Malgré une faconde et une gouaille hors du commun, le président Trump cache mal son sentiment d’être cerné par les affaires dont la plus emblématique est, sans conteste, l’enquête diligentée depuis deux ans par le procureur Robert Mueller. L’intéressé a remis son rapport final vendredi dernier au ministre de la Justice, William Barr, lequel décidera des suites à donner à cette investigation méthodique, minutieuse et potentiellement embarrassante pour le camp présidentiel.
Tout l’establisment politique et les médias américains sont sur les dents pour tenter d’accéder au contenu du fameux rapport, lequel pourrait sceller le sort du président Trump qui ne fait pas mystère de sa détermination d’être dans les starting-blocks en 2020 pour se succéder à lui-même.
D’ores et déjà, il convient de savoir que l’enquête sur ce qu’il convient d’appeler le « russiagate » est entourée de règles particulières dont une, centrale, dédouane l’Attorney Général de l’obligation de fournir au Congrès une copie intégrale dudit rapport. Selon les confrères de Libération (Isabelle Hanneet Frédéric Autran), devançant les inévitables bisbilles auxquelles le sort du rapport allait donner lieu, le Congrès, dans une belle unanimité (420 voix, zéro contre), a adopté le 14 mars dernier une résolution demandant au ministère de la Justice de rendre publiques intégralement les conclusions de Robert Mueller. Mais bien malin qui pourrait deviner la conduite du ministre qui se trouve au cœur de toutes les attentions.
Toutefois, dès vendredi soir, l’intéressé a adressé une correspondance aux responsables républicains et démocrates des commissions judiciaires du Sénat et de la Chambre dans laquelle il donne des gages de transparence : «Je suis en train d’étudier le rapport et je pense que je devrais être en mesure de vous informer des principales conclusions du procureur spécial dès ce week-end».
Si pour l’instant on fait le dos rond dans le camp présidentiel, les démocrates, eux, sont loin d’être convaincus par la bonne foi du ministre de la Justice.
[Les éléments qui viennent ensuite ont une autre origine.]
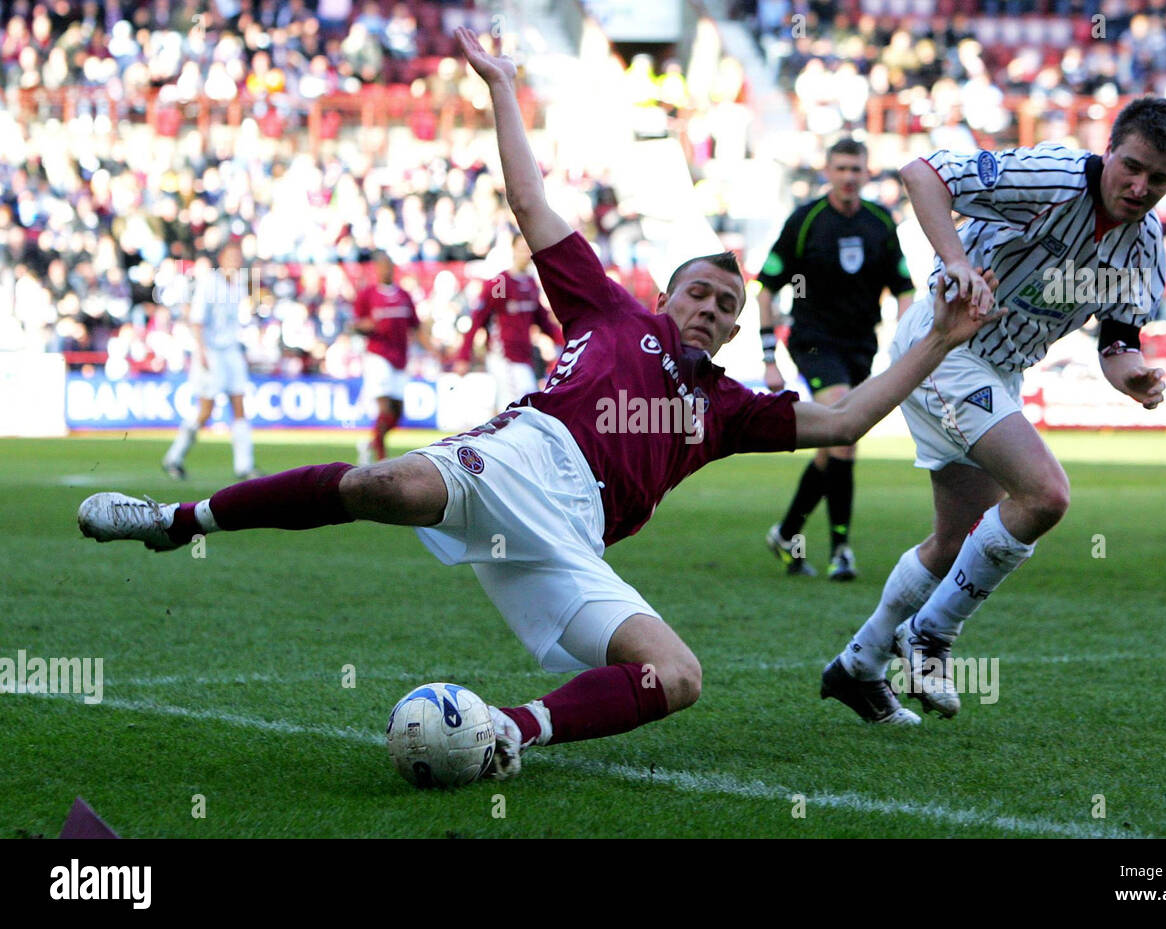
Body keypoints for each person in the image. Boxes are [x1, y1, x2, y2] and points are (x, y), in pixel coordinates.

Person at [76, 27, 1001, 777]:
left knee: (676, 675)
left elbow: (842, 420)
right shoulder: (606, 308)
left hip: (572, 535)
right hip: (522, 454)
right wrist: (503, 89)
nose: (711, 309)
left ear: (729, 329)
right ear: (666, 297)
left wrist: (937, 341)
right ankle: (175, 515)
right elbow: (531, 201)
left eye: (726, 305)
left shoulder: (725, 407)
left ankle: (506, 733)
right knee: (388, 488)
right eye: (698, 294)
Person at [822, 97, 1166, 726]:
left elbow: (1118, 342)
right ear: (1109, 150)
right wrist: (957, 262)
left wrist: (1130, 375)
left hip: (998, 369)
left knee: (955, 541)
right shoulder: (1050, 176)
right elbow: (922, 174)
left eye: (1160, 179)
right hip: (944, 349)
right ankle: (932, 635)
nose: (1140, 187)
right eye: (1131, 166)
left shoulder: (1145, 246)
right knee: (1046, 495)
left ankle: (857, 667)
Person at [758, 138, 915, 581]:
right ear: (827, 171)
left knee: (835, 443)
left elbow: (904, 287)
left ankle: (788, 533)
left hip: (860, 346)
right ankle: (841, 550)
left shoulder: (881, 222)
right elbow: (767, 288)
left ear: (868, 173)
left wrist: (904, 340)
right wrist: (769, 356)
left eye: (856, 169)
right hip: (812, 341)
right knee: (844, 435)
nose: (849, 176)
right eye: (841, 168)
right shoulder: (805, 221)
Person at [162, 241, 261, 481]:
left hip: (231, 351)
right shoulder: (209, 283)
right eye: (231, 256)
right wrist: (201, 352)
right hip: (211, 352)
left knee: (240, 405)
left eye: (238, 257)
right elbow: (197, 320)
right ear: (221, 259)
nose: (235, 261)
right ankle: (174, 457)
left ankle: (245, 467)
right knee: (206, 410)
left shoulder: (238, 285)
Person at [453, 232, 564, 412]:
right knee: (521, 408)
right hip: (504, 356)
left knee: (514, 410)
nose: (526, 254)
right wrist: (463, 356)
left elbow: (544, 323)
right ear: (513, 250)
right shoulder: (501, 284)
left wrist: (568, 342)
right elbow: (477, 320)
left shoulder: (529, 284)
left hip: (524, 357)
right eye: (522, 249)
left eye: (529, 249)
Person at [353, 251, 431, 465]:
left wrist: (432, 349)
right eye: (382, 266)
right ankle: (382, 459)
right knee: (384, 406)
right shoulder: (367, 294)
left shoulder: (404, 296)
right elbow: (355, 324)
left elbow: (416, 326)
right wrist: (363, 327)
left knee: (397, 413)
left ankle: (370, 444)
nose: (386, 270)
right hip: (378, 356)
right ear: (376, 269)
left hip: (400, 357)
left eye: (390, 266)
D’ailleurs, ils n’ont pas attendu longtemps pour sortir la grosse artillerie et soumettre l’Attorney Général au feu nourri de leurs tirs de barrage, réclamant, immédiatement, la publication du rapport dans son intégralité. Ils caressent l’espoir d’une mise en accusation de Trump et de sa campagne pour collusion avec les russes, malversations, parjure, tentatives d’entrave à l’enquête… Toutes choses susceptibles, à leurs yeux, de constituer des motifs suffisants pour déclencher la procédure d’«impeachment » à l’encontre du président Trump.
N’allons pas trop vite en besogne. Depuis deux ans qu’il est aux affaires, Trump a démontré qu’il a du ressort et sait se sortir d’affaire quand tout le monde le voit sur le point de passer à la trappe. Il pourrait bien retourner la situation actuelle à sa faveur et, malgré les apparences, bétonner son projet de s’adjuger un second mandat. D’ailleurs, des fuites dans les médias qu’on attribue à des responsables du ministère de la Justice proches du dossier, ne disent-elles pas que le rapport final de Robert Mueller ne recommanderait aucune nouvelle inculpation !
Pour rappel, le procureur spécial Robert Mueller a été nommé en mai 2017 pour enquêter sur des soupçons particulièrement graves qui pèsent sur la campagne de Trump. Il s’agit, en l’occurrence, de faits se rapportant à l’ingérence russe pendant la campagne présidentielle de 2016, aux soupçons de collusion entre la campagne Trump et Moscou, ainsi qu’à une éventuelle entrave à la justice du président américain. A ce jour, le procureur spécial Robert Mueller aligne des trophées de chasse de premier choix : 34 personnes et trois entreprises inculpées dont 26 agents russes accusés de piratage du parti démocrate et d’opération de propagande sur Internet, trois entités russes et plusieurs proches ou associés du milliardaire président, dont son ex-avocat personnel Michael Cohen et son ancien directeur de campagne Paul Manafort. De nombreux adversaires du président Trump verraient bien dans les mailles du filet de la justice son fils Donald Trump Jr et son gendre Jared Kushner, deux personnalités qui cristallisent particulièrement leur courroux.